Some of the amaryllis bulbs lost their flower stalk or even what would be the stalk began to die in the bulb (before even fully making it out). Besides that, the remaining bulbs that may not have been making a stalk yet, are also soft and mushy. I don't think they will recover or if they do, it is probably a weakened plant for this year.

Follow-Up Postings:

RE: The amaryllis bulb-exposed idea

I've always buried the whole bulb so that the top is just barely under the soil. I don't give them any special care with mulch for the winter. I do notice that some seem to raise up on their own over time.

If I'm mulching something else nearby I might mulch them too, but make no special effort to do so.

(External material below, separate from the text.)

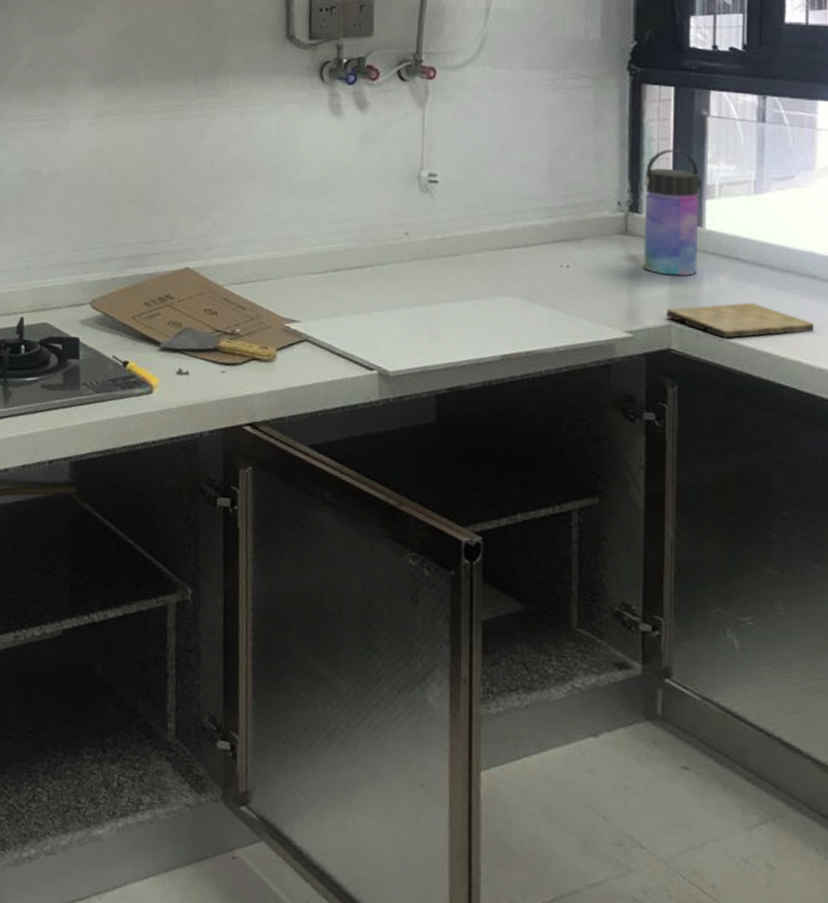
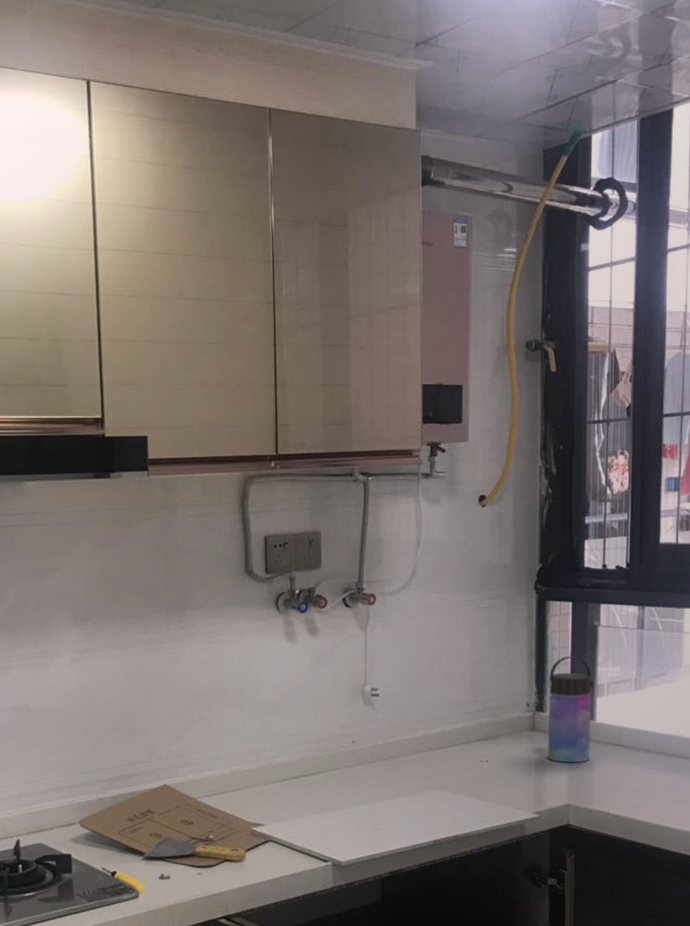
cutting board: present [666,302,815,338] -> none [566,781,680,812]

I'm not big on gathering or raking leaves either. So some of mine might get some mulch provided by Mother Nature.

I hope yours dry out and then bounce right back.

What do you think about lifting them and potting them up to give them a better chance?
Our spring rains may be too much for them to over come (since they are already so soft) but in a loose well draining potting mix I would think they'd have a better chance at recovering.

RE: The amaryllis bulb-exposed idea

I obtained a couple of the Homestead variety several years ago from Southern Bulb. As I recall, the instructions specified that the bulb was to be buried up to the neck. A little leafy debris is all the mulch they get.

RE: The amaryllis bulb-exposed idea

I have a bit of an amaryllis problem and buy way too many every year. Then I wander through the yard sticking bulbs in the ground. I do nothing to them. They usually do not bloom the first year after I put them in, adjusting I guess.
You can try digging them up and cutting off any mushy parts, but if the whole bulb is mushy they are goners. Sorry.
Tally HO!

RE: The amaryllis bulb-exposed idea

you might dig them out and cut off the mushy part then dust in sulphur or just hope for the best. A bulb can grow from a piece of a bulb in a few years. Sorry this happened. c

RE: The amaryllis bulb-exposed idea

After reading some responses, I eventually remembered that I had seen some videos about cutting an amaryllis bulb into sections to make new plants. Normally I did not want to do that with my good bulbs but this might give an opportunity to try that method with these bulbs.